When using the ODBC operator in TPT to extract Unicode data from external sources such as Oracle, MySQL, PostgreSQL, SQL Server, or DB2, and specifying the UTF8 session character set, extra care must be taken to define VARCHAR/CHAR lengths in the DEFINE SCHEMA block.
- Data length mismatch
- Invalid data translation or truncation
- Row discarded due to data conversion error
Set the attribute 'TruncateData' to 'Yes' to circumvent these runtime errors. See "TruncateData" attribute description in Required and Optional Attributes.

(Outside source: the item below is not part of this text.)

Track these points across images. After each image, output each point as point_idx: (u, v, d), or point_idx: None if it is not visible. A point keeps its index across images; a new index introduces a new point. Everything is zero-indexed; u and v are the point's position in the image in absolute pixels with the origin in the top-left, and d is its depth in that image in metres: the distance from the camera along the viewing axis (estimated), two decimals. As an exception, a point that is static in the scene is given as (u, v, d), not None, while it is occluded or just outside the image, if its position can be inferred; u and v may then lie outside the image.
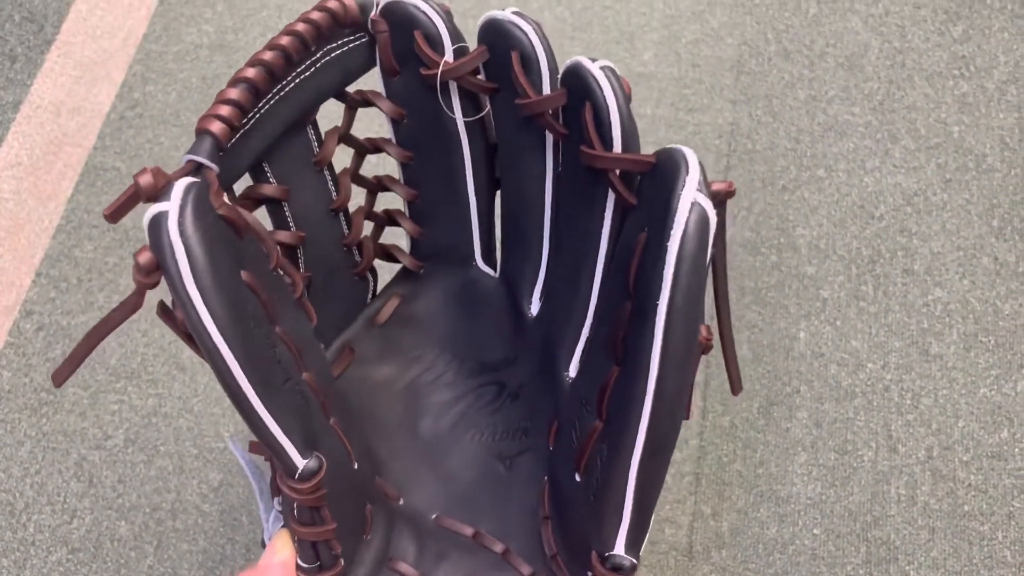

Teradata recommends manually defining VARCHAR/CHAR lengths up to 4 times the original character length to safely accommodate full UTF8 encoding range (e.g., CJK, emojis). This is particularly important when dealing with multilingual content or character sets outside the Basic Multilingual Plane (BMP).
Example:
| Source Column | Column_Name | VARCHAR(100) (in Oracle, MySQL, etc.) |
| TPT DEFINE SCHEMA | Columnn_Name | VARCHAR(400) |
Be aware that the total row width in the DEFINE SCHEMA must still respect TPT's maximum row size limit (typically 1MB) and that VARCHAR/CHAR size in the schema does not exceed 64,000 bytes.